*ASSIGNMENT A*. Decide whether each statement agrees with the Reserve qualification thread, answering yes or no and quoting the words of the thread that settle it: (i) MikeL says being DP1 qualified is required for a Driver Wheel course. (ii) krimynal is in a French unit in Quebec. (iii) krimynal always planned on going infantry.
*ASSIGNMENT B*.
Answer these questions from the Reserve qualification thread:
(i) How many weekends does krimynal have left until BMQ is done?
(ii) What trade qualification course was krimynal supposed to take this summer?
(iii) As what class would the person at the operation find krimynal a full-time job?
*ASSIGNMENT C*. Retype the part of the Reserve qualification thread that begins at the words "Simple question ( hope" and ends after "like that ???".

# Do you have to be Qualified ??? RESERVE



## krimynal (14 Mar 2014)

Simple question ( hope the answer is also simple ).

Do you have to be trade qualified IN THE RESERVE , if you want to go on and make a class like MSVS Driver or something else like that ???

Basically I was planning on being in the reserve for at least 3 years ( as long as my degree would take ) unfortunately , I had to change my plans on a dime , so I already told my chain of commands the fact that I would be applying for a transfer to the Reg force as soon as I could.  Right now I have 4 weekends to do until my BMQ is done.  

Technically I was suppose to go this summer on my SQ and my Trade qualification course ( artillery ) but I want to switch to reg forces as an Infantry soldier ( my Trade Qualification wouldn't really matter up to that point ).  

The person in charge of the operation at my unit , told me that after this summer I could come and see him , he would make me do the driver class + my English test ( I'm in a French unit in Quebec ).  

So I was wondering if I really had to wait after I was trade qualified to do that ? Or could I ask them for the class + English test as soon as my BMQ is done ??

Thanks !


----------



## MikeL (14 Mar 2014)

Being DP1 qualified is not required to go on a Driver Wheel course; I'm sure if you asked your Chain of Command, they would have told you that. How ever given your situation, the unit may or may not nominate you for the course.

Your CT/OT can take awhile(over a year), so what are you planning on doing? Staying in PAT Platoon until the CT is complete and avoid BMQ-Land and DP1? The unit may not like that and release you.


Did you always plan on going Infantry in the Reg Force? If so, why didn't you go Infantry in the Reserves? Are you considering transferring to a Reserve Infantry unit? Or just want to stick with the Artillery unit until you get(if you get it) a Reg Force job offer.


----------



## krimynal (14 Mar 2014)

No I didn't always plan on infantry , that's why I didn't join an Infantry unit on the first place. 

my OT/CT will take over a year I know that , that's why the person at the operation told me during my time waiting , he would find me some full time job in the army as a Class B , while I wait for the transfer to be done.

and yes I do plan on sticking at the artillery unit until I hopefully get a job offer in the reg forces !


----------



## Eye In The Sky (14 Mar 2014)

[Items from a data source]
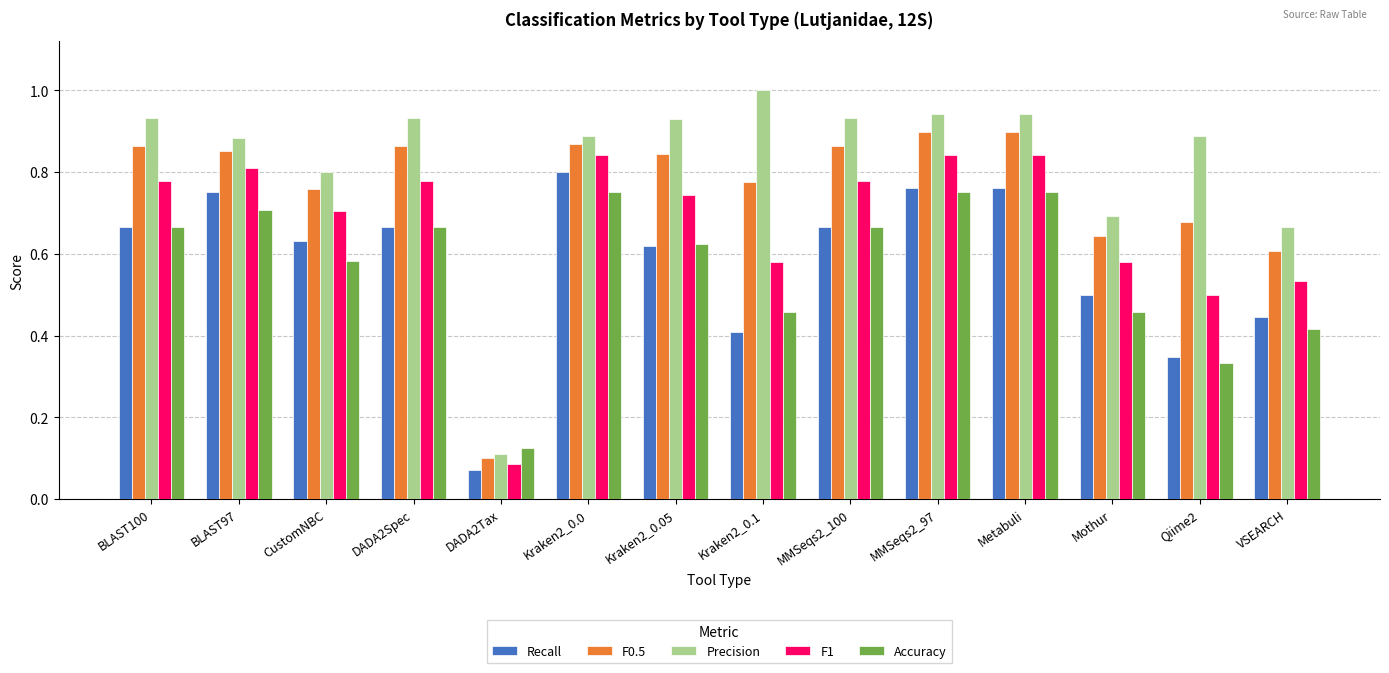

At which label does Recall reach its minimum?

DADA2Tax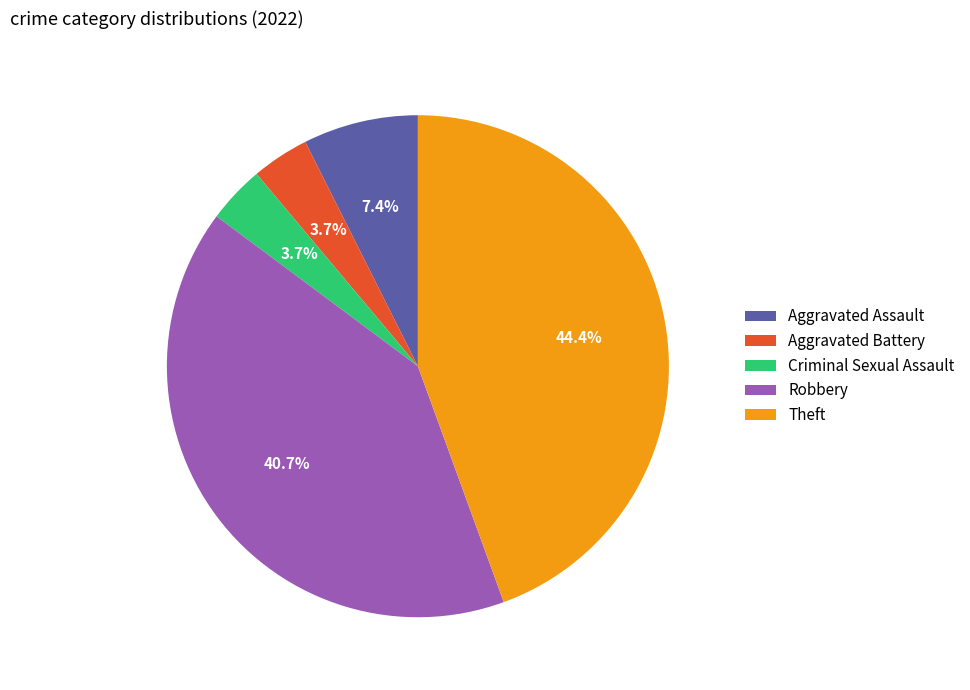

Does any single category account for the majority?

No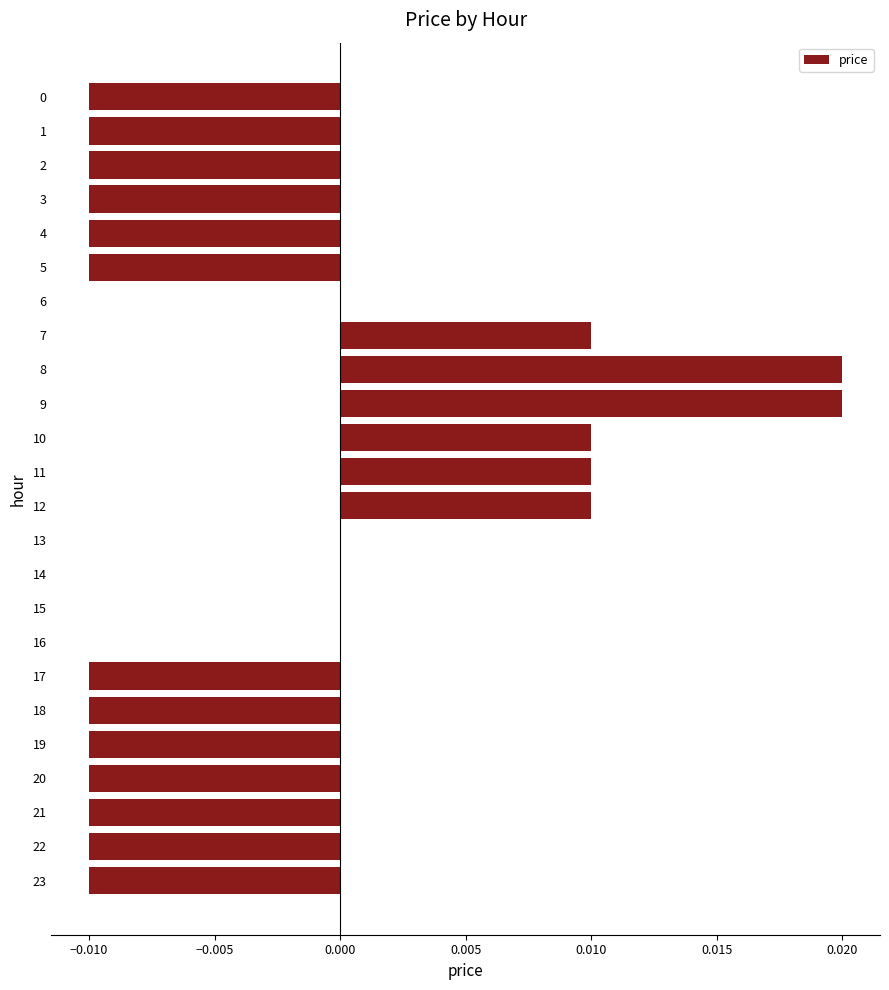

Is it true that the value at 13 is 0.0?

True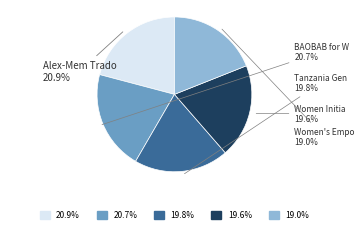

Does any single category account for the majority?

No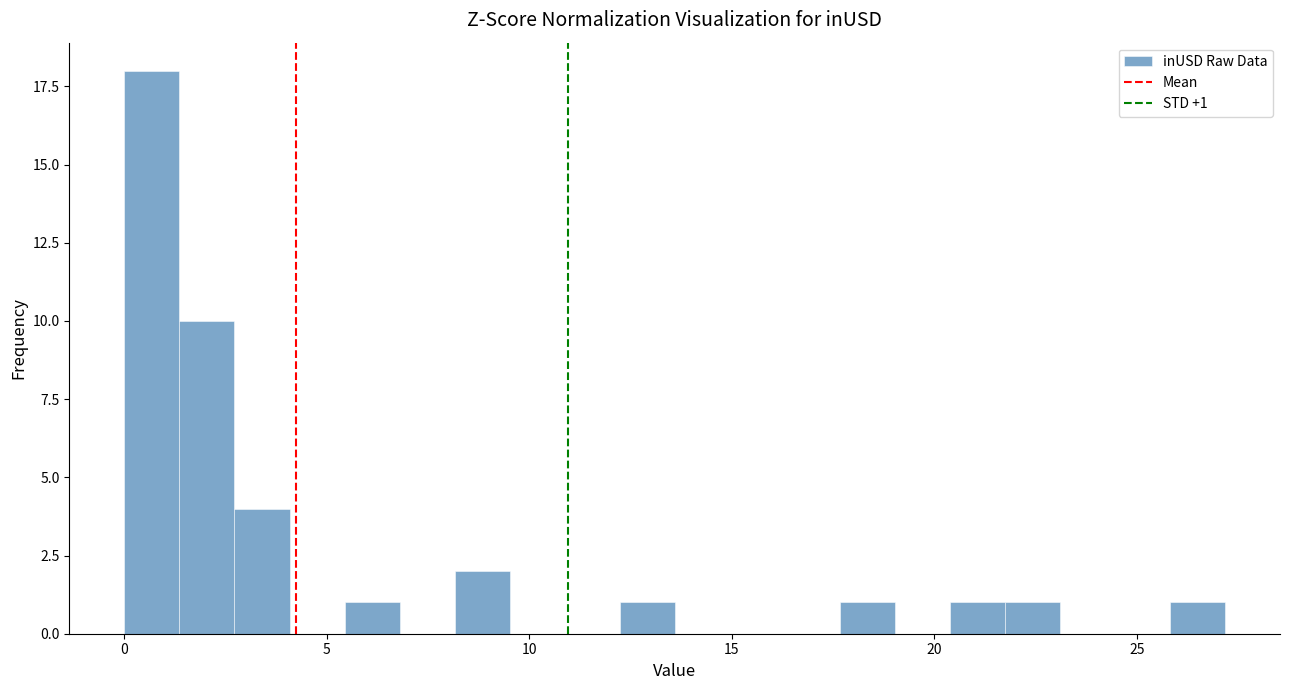

Around what value on the x-axis is the tallest bar? Give the approximate position of its centre, as read against the axis.

0.5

*TASK OUTPUT A*.
(i) No: "Being DP1 qualified is not required to go on a Driver Wheel course"
(ii) Yes: "I'm in a French unit in Quebec"
(iii) No: "No I didn't always plan on infantry"

*TASK OUTPUT B*.
(i) 4
(ii) Artillery
(iii) Class B

*TASK OUTPUT C*.
Simple question ( hope the answer is also simple ).

Do you have to be trade qualified IN THE RESERVE , if you want to go on and make a class like MSVS Driver or something else like that ???